The text, while now misbound, originally comprised: a Calendar in French, the Gospel Sequences, the Obsecro te and O intemerata, the Hours of the Cross and of the Holy Ghost, the Penitential Psalms and a Litany, the Office of the Dead and Suffrages to the Saints incorporating the Stabat Mater and other prayers to the Virgin.

illumination

Until 1477 Amiens was part of Burgundy, and its artistic links were to that region and the cultural innovations of the Burgundian court and the workshops of Flanders. The borders here show clear influence of the Ghent/Bruges style of painting. The miniature with David in prayer before a detailed gothic architectural exterior, has been identified as the work of the Master of the Dresden Prayer Book (fl. c.1465-1515), or a close follower. He was named after a highly unusual Book of Hours, now Dresden, Sächsische Landesbibliothek MS. A311. He was one of the most original Flemish artists of the second half of the fifteenth century, introducing a novel palette with bright oranges, teals, burgundies, rich blues and sometimes black, often in surprising combinations, and favouring the border motif of a densely-twisting naturalistic woody plant (as here and that illustrated in Kren and McKendrick, Illuminating the Renaissance, 2003, no.49, pp.210-12); cf. also A. Bovey, Jean de Carpentin's Hours, The Genius of the Master of the Dresden Prayer Book, 2011.

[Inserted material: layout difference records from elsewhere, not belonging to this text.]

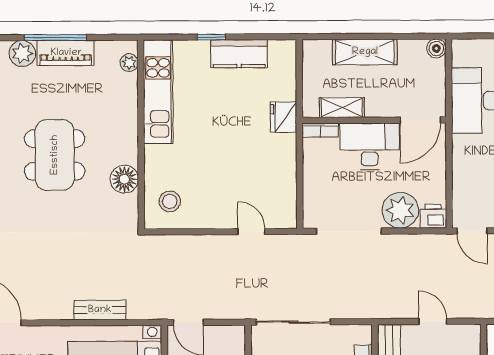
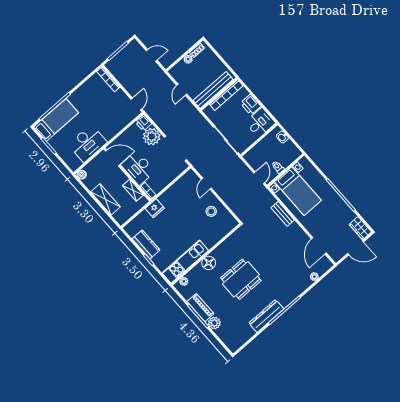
floor lamp: (124, 179) -> (209, 263), moved
stool: (170, 201) -> (211, 211), moved

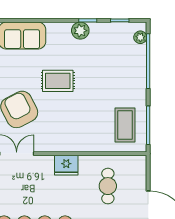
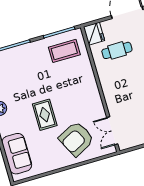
fridge: (66, 165) -> (94, 34), moved

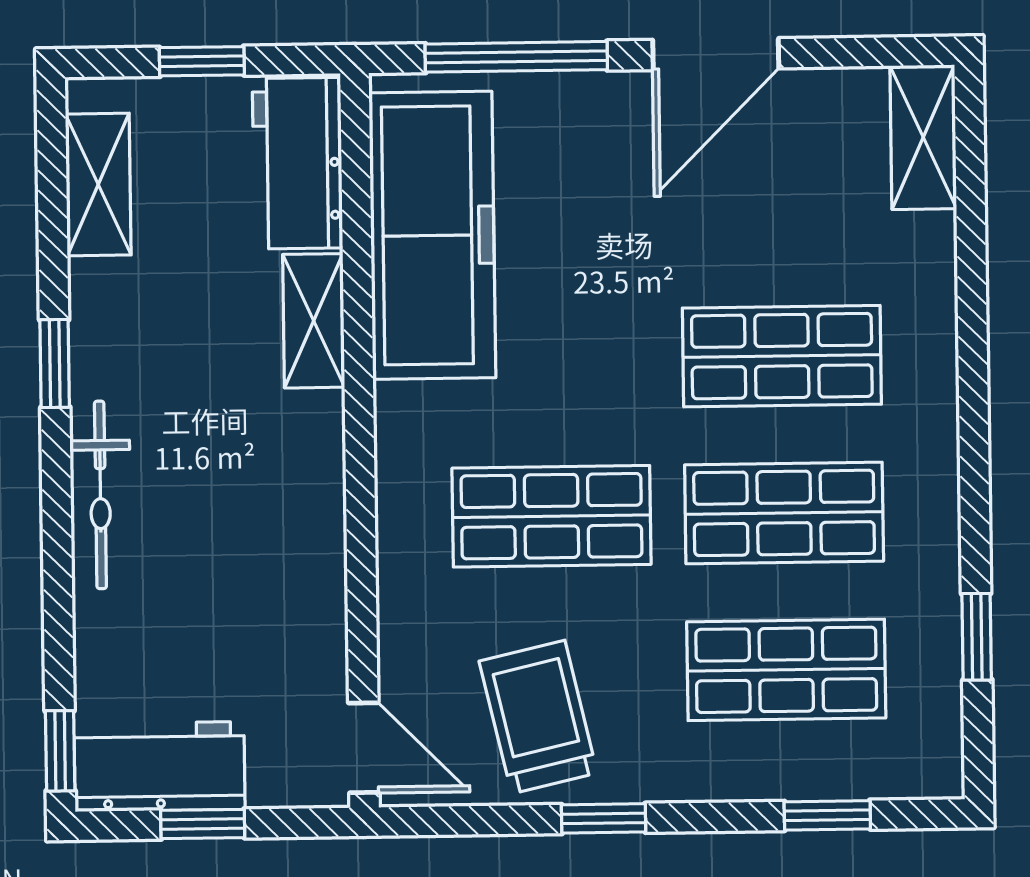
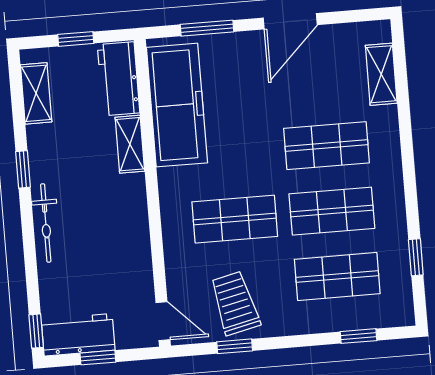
window: (516, 57) -> (207, 28), width x0.69
shelving: (923, 137) -> (381, 74), moved
window: (604, 818) -> (235, 346), moved

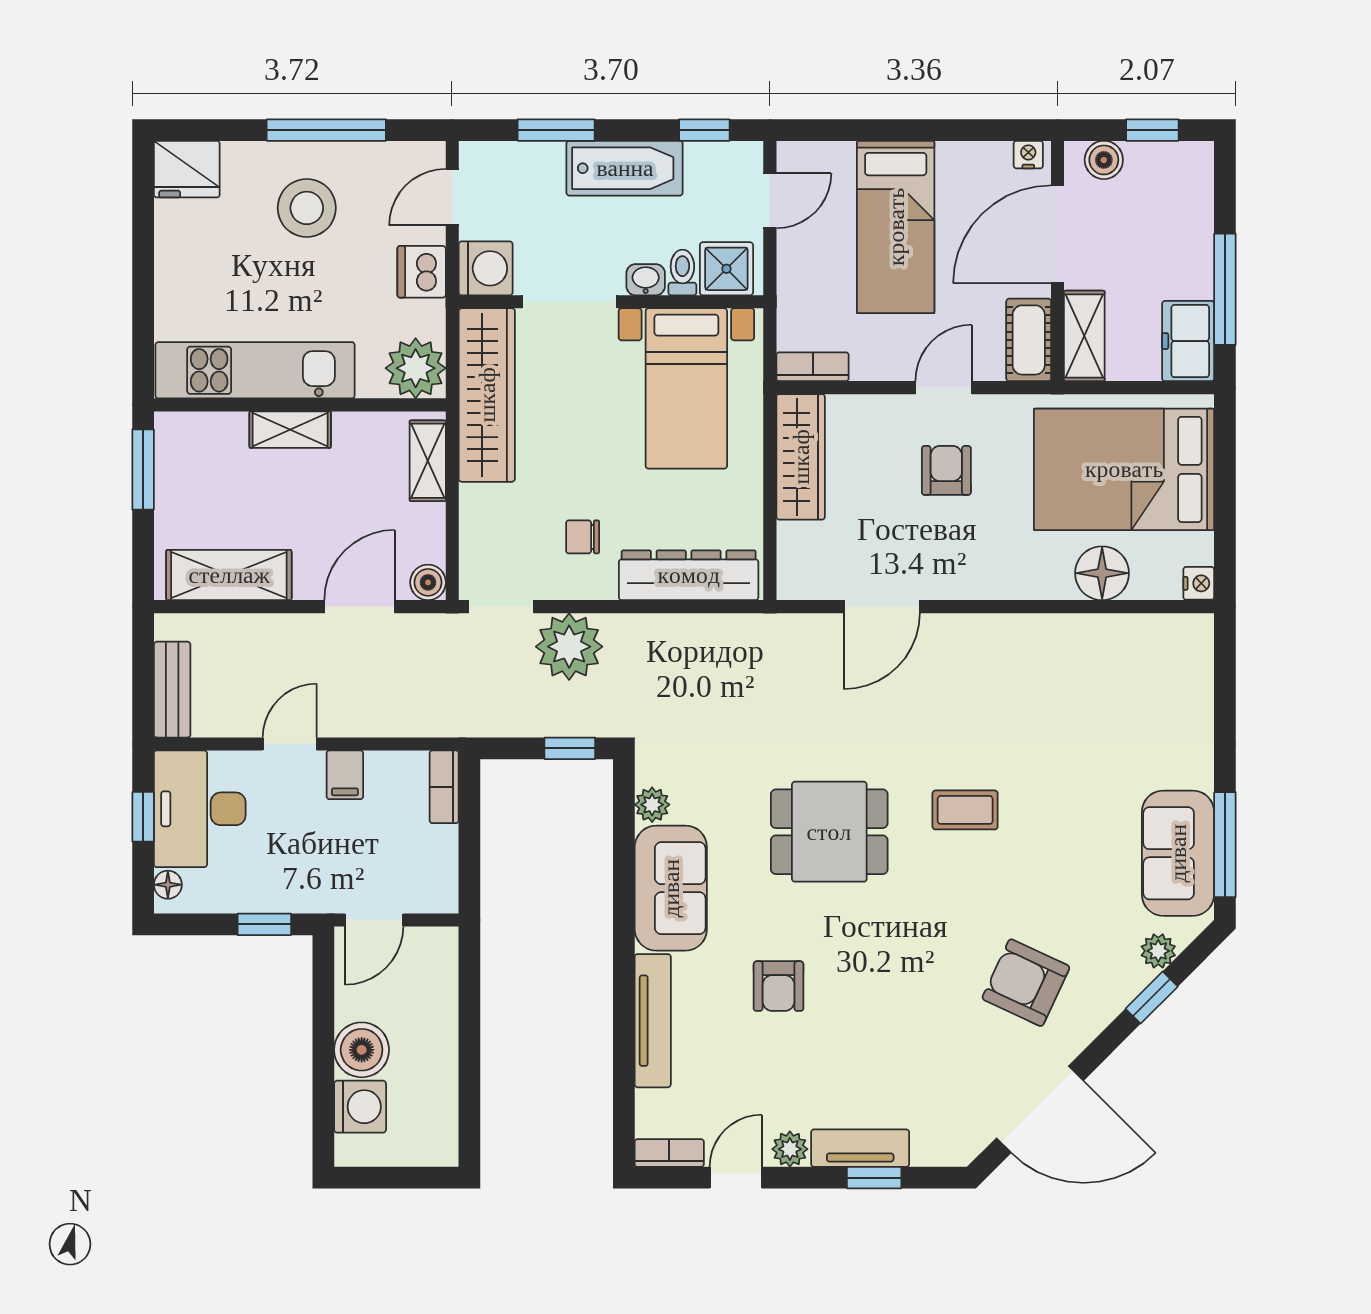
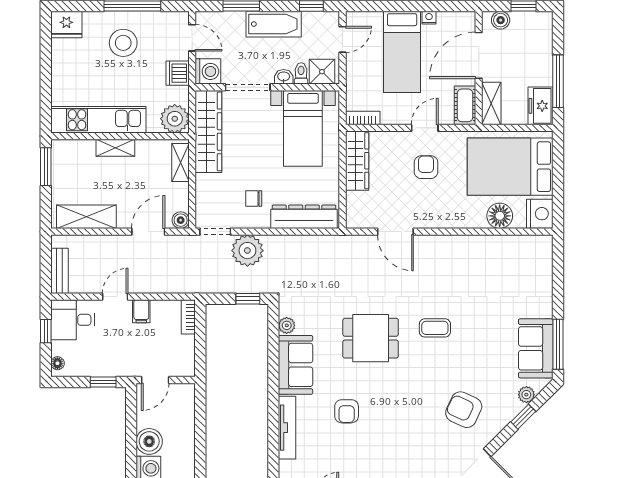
nightstand: (1028, 155) -> (429, 18), moved
door: (452, 197) -> (192, 38), swing flipped
nightstand: (1199, 583) -> (540, 214), width x1.89, depth x1.79
door: (882, 607) -> (395, 232), hinge flipped
desk: (200, 809) -> (73, 320), width x0.73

The tiny and detailed historiated initials show the Visitation (fol.15r), the Entombment of Christ (fol.26v), the Virgin and Child (fol.30r), the Nativity (fol.57v), the Annunciation to the Shepherds (fol.63r), the Adoration of the Magi (fol.67r), the Presentation in the Temple (fol.70v), the Flight into Egypt (fol.74v) and the Massacre of the Innocents (fol.51r).